Requirement: In full and without alteration, print the records below, minus any images.

Per-instance keypoint data
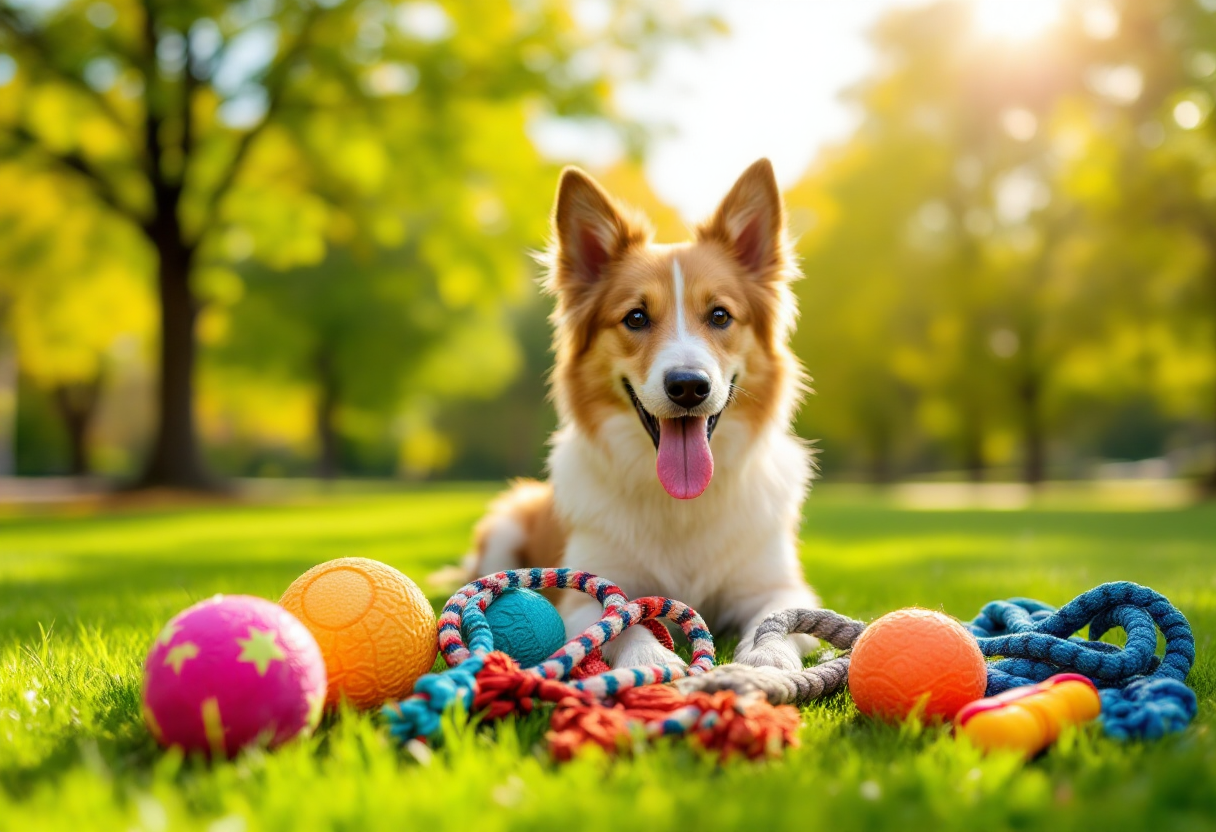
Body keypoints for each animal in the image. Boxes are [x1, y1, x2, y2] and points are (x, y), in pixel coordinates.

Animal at [464, 159, 817, 671]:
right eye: (635, 318)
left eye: (720, 316)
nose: (688, 386)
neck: (680, 506)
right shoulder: (585, 591)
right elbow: (620, 616)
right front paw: (649, 658)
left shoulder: (775, 585)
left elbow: (779, 617)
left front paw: (767, 660)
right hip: (505, 525)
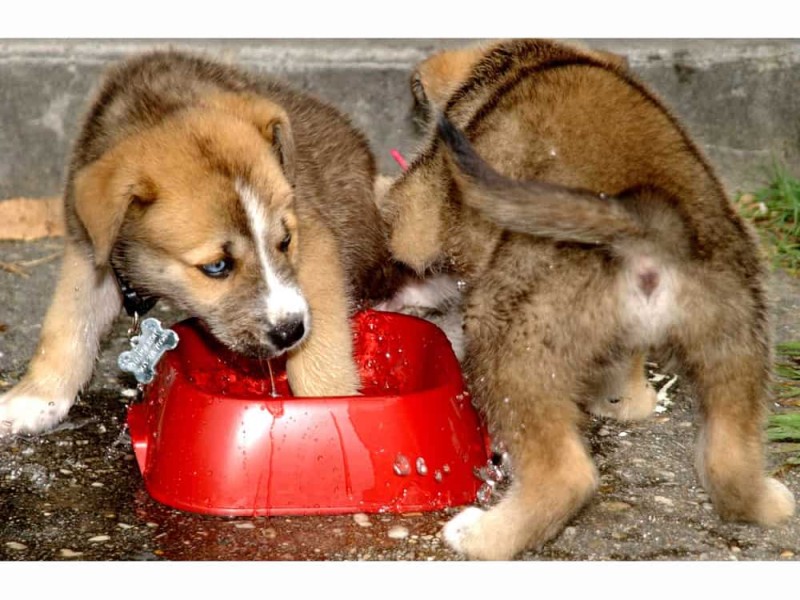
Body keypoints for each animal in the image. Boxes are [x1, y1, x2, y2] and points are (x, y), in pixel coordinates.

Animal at [0, 49, 400, 437]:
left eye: (286, 241)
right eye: (216, 266)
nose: (290, 331)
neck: (157, 106)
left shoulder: (317, 248)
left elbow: (322, 351)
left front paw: (331, 409)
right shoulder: (90, 252)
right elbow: (66, 324)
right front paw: (34, 399)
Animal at [380, 39, 796, 560]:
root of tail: (653, 228)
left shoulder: (417, 212)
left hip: (510, 341)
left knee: (564, 476)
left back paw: (481, 536)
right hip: (736, 344)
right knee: (724, 460)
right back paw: (766, 498)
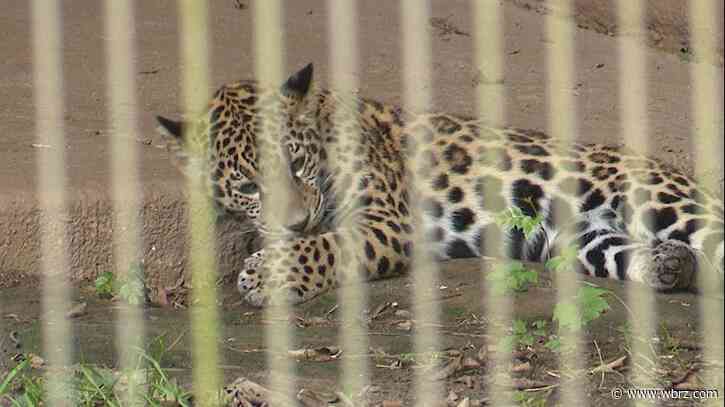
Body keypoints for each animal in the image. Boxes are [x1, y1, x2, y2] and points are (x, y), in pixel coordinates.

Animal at [156, 63, 724, 308]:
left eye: (295, 163)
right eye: (248, 188)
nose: (297, 220)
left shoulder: (389, 221)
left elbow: (327, 245)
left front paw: (266, 274)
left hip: (664, 201)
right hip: (580, 237)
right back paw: (669, 264)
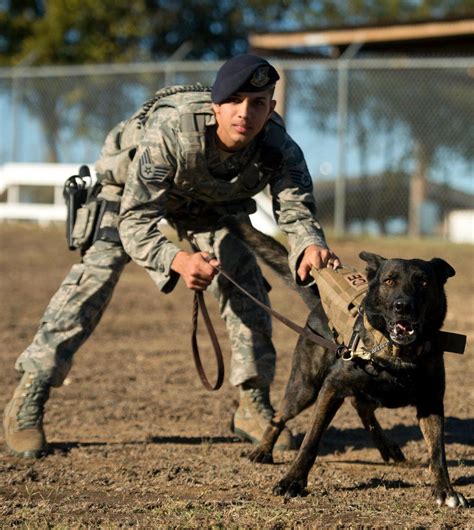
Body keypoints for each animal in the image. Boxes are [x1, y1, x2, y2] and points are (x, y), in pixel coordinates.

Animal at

Answer section:
Body keypoints for each animal in the image. Boxes are [x1, y1, x2, y2] and points are (x, y), in pixel coordinates.

Animal at [464, 159, 817, 671]:
right eye: (635, 318)
left eye: (720, 316)
nose: (688, 386)
neck: (680, 506)
right shoulder: (585, 591)
right elbow: (620, 616)
right front paw: (649, 658)
left shoulder: (775, 585)
left elbow: (779, 617)
left front paw: (767, 660)
right hip: (505, 525)
Body keypoints for each animal in the image. Boxes are [x1, y1, x2, y2] and points are (x, y), in pixel coordinates.

Animal at [0, 49, 400, 437]:
left eye: (286, 241)
right eye: (216, 266)
nose: (290, 331)
neck: (157, 106)
left shoulder: (317, 248)
left elbow: (322, 351)
left front paw: (331, 409)
right shoulder: (90, 252)
right elbow: (66, 324)
right front paw: (34, 399)
Animal at [380, 39, 796, 560]:
root of tail: (653, 228)
left shoulder: (417, 212)
left hip: (510, 341)
left knee: (564, 476)
left back paw: (481, 536)
right hip: (736, 344)
right knee: (724, 460)
right back paw: (766, 498)
Body keypoints for each animal in the image. Boxes are [x1, y1, x2, y2] and points are (x, y), in pixel coordinates.

Animal at [156, 63, 724, 308]:
left eye: (295, 163)
right eye: (248, 188)
nose: (297, 220)
left shoulder: (389, 221)
left elbow: (327, 245)
left front paw: (266, 274)
left hip: (664, 201)
right hip: (580, 237)
right back paw: (669, 264)
Body keypoints for each animal in the image. Boxes are [x1, y1, x2, y2] and points are (x, y), in pixel coordinates.

Animal at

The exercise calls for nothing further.